Existing-home sales sunk in April, dragged down by virtually absent supply, the National Association of REALTORS® (NAR) reports.
Existing-home sales totaled 5.57 million, a 2.3 percent decrease from March, but a 1.6 percent increase from one year prior. Inventory increased, however, by 7.2 percent to 1.93 million—though still 9 percent below one year prior.
“Last month’s dip in closings was somewhat expected given that there was such a strong sales increase in March at 4.2 percent, and new and existing inventory is not keeping up with the fast pace homes are coming off the market,” says Lawrence Yun, chief economist at NAR. “Demand is easily outstripping supply in most of the country and it’s stymieing many prospective buyers from finding a home to purchase.”
Inventory is currently at a 3.8-month supply. Existing homes averaged 29 days on market in April, five fewer days than in March and 10 fewer days than one year prior. Non-distressed homes took 28 days to sell. All told, 52 percent of homes sold in April were on the market for less than one month.
“REALTORS® continue to voice the frustration their clients are experiencing because of the insufficient number of homes for sale,” Yun says. “Homes in the lower- and mid-market price range are hard to find in most markets, and when one is listed for sale, interest is immediate and multiple offers are nudging the eventual sales prices higher.”
“On the supply side, new homes are predominantly being built for the mid- to upper-price range, but on the demand side, buyers are increasingly seeking low- to moderately-priced homes,” says Joseph Kirchner, senior economist at realtor.com®. “This mismatch makes landing an affordable home that much tougher, and is keeping many would-be buyers out of the market.”

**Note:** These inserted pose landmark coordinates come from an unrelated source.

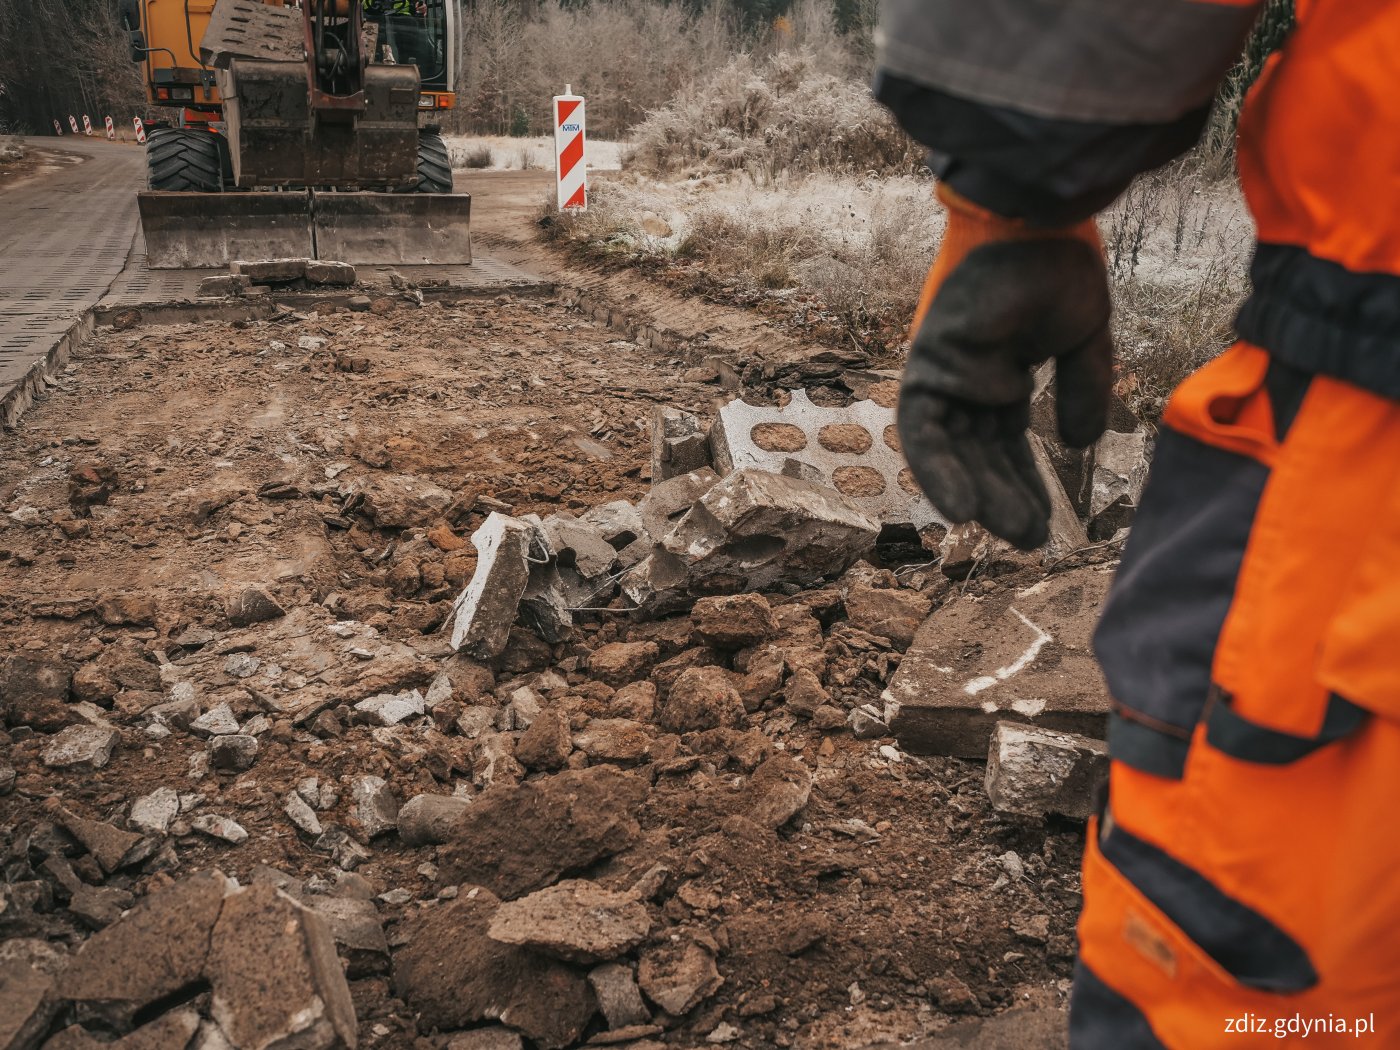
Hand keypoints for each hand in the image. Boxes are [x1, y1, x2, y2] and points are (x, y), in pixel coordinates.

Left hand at [898, 188, 1112, 549]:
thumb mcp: (1083, 338)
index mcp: (999, 368)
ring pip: (952, 450)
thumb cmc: (1061, 264)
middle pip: (978, 451)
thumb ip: (1081, 391)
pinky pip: (923, 431)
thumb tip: (1078, 445)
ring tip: (1015, 534)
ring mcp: (942, 371)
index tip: (1046, 519)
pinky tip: (964, 511)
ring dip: (979, 494)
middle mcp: (964, 375)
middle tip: (1031, 538)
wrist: (1039, 219)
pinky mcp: (923, 366)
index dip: (1023, 479)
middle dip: (1005, 496)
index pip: (1005, 438)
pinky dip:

“Existing-home sales posted substantial gains in the first quarter of 2017; however, we are concerned about the impact of low inventory on sales and prices as we move into the peak season for the housing market,” says Ruben Gonzalez, staff economist at Keller Williams. “If low inventory conditions persist into the summer months, sales could be constrained and the resultant increases in prices could exacerbate the effect of interest rate increases on affordability.”
The metropolitan areas with the fewest days on market in March, according to data from realtor.com, were San Jose-Sunnyvale-Santa Clara, Calif. (23 days); San Francisco-Oakland-Hayward, Calif. (25 days); Denver-Aurora-Lakewood, Colo. (27 days); and Seattle-Tacoma-Bellevue, Wash. (28 days).
The median existing-home price for all types of houses (single-family, condo, co-op and townhome), at the same time, was $ 244,800—a 6 percent increase from one year prior. The median price for a single-family existing home was $ 246,100, while the median price for an existing condo was $ 234,600.
Single-family existing-home sales came in at 4.95 million in April, a 2.4 percent decrease from 5.07 million in March and a 1.6 percent increase from 4.87 million one year prior. Existing condo and co-op sales came in at 620,000, a 1.6 percent decrease from March, but a 1.6 percent increase from one year prior.
Twenty-one percent of existing-home sales in April were all-cash, with 15 percent by individual investors. Five percent were distressed.
Existing-home sales in the Midwest rose 3.8 percent to 1.36 million, with a median price of $ 194,500. Existing-home sales in the Northeast fell 2.7 percent to 730,000, with a median price of $ 267,700. Existing-home sales in the West fell 3.3 percent to 1.18 million, with a median price of $ 258,600. Existing-home sales in the South fell 5 percent to 2.30 million, with a median price of $ 217,700.
First-time homebuyers comprised 34 percent of existing-home sales in April.